In the course of the trial the State objected to certain evidence offered by the United States to show that since the taking of the secondary roads in question, petitioner had expended over a million dollars in widening and improving State Route 62 passing through the ordnance area, and also that portion of Route 62 for a few miles on each side of the ordnance area. The evidence showed that the portion of Route 62 within the area, in its improved condition, is kept open for continuous and uninterrupted travel by the public at all times without permit or hindrance. It appeared from the evidence that both before and after the taking of the roads in question that people residing in that vicinity used Route 62 in going to and from Point Pleasant on the south and to other towns to the north; and that Route 62 is now a *532 part of the outlet used by the people in that section in going to and from market.
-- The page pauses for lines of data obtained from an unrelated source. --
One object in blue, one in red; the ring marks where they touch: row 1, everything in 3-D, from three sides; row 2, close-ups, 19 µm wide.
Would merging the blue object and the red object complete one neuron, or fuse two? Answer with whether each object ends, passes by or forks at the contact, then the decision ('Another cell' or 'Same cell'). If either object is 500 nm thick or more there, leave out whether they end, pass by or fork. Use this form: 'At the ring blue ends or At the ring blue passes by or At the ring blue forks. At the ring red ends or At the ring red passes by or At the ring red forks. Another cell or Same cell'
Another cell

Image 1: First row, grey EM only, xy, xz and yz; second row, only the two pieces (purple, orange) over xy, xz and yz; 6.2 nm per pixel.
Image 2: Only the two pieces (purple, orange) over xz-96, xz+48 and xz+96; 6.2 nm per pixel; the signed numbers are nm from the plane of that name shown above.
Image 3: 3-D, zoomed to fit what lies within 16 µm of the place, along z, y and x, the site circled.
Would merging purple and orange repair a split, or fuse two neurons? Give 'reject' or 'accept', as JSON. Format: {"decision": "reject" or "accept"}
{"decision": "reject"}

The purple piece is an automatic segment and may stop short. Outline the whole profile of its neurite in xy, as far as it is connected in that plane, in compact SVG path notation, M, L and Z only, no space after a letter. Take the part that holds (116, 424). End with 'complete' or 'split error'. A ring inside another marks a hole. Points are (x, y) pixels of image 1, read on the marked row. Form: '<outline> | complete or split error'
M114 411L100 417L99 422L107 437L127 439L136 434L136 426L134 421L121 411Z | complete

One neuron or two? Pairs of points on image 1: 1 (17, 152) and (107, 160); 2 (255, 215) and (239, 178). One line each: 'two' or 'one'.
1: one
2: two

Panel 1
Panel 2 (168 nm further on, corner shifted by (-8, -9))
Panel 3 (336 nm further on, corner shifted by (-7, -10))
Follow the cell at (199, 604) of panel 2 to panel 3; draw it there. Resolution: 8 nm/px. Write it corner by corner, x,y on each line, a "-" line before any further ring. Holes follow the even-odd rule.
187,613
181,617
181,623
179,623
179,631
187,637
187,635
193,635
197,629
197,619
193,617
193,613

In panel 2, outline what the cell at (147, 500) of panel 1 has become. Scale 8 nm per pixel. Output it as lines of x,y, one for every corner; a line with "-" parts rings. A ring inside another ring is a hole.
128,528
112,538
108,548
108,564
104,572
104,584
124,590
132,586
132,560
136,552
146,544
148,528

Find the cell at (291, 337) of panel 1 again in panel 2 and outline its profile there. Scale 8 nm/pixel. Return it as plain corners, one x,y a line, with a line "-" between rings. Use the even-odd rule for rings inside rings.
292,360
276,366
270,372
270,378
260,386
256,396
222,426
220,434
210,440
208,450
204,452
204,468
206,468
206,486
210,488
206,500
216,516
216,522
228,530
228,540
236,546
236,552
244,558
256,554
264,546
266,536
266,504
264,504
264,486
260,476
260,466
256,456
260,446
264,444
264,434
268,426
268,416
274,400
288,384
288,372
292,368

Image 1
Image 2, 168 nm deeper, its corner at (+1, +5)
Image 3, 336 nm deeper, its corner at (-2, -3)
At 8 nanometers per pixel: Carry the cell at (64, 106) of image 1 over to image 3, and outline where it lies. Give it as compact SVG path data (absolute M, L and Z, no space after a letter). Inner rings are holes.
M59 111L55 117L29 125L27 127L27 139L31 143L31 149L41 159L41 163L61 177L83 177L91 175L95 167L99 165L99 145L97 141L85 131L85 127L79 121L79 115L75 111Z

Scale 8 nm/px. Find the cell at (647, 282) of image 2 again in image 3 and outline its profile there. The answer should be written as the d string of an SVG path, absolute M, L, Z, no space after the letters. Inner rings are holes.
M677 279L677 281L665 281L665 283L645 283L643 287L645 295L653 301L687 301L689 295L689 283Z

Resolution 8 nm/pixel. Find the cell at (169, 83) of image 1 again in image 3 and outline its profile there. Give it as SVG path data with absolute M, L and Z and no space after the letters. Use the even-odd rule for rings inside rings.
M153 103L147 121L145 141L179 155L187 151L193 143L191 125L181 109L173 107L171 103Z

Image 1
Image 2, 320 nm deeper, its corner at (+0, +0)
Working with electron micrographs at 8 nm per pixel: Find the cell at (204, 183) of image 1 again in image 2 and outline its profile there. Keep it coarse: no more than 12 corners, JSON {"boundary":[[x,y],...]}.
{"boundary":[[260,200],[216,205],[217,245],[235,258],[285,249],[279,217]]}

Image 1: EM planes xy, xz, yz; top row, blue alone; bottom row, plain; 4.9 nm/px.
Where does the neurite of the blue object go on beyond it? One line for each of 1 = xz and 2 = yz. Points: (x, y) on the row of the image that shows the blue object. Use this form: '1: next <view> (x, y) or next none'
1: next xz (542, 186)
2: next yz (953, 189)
Low, narrow bridges on old Town Creek and Ten Mile Creek north of the area were replaced by wider and higher bridges, thereby making Route 62 available for continuous and uninterrupted travel by the public generally to and from Point Pleasant during high water stages of the Ohio River, the high water being a real hazard for travel at this point in the past. In my opinion, this evidence is admissible. Petitioner should be allowed to show what it has done to give the people in that vicinity a reasonable outlet. It is true that the State bases its claim upon improvements to secondary state roads leading into Route 62, but this should not preclude the petitioner from showing what it had spent in improving other roads in that vicinity which tended to give property owners a better way to town. The evidence should be admitted and the jury permitted to decide what weight such evidence is entitled to receive upon the particular claim for improvements to the secondary roads. United States v. Prince William County, supra.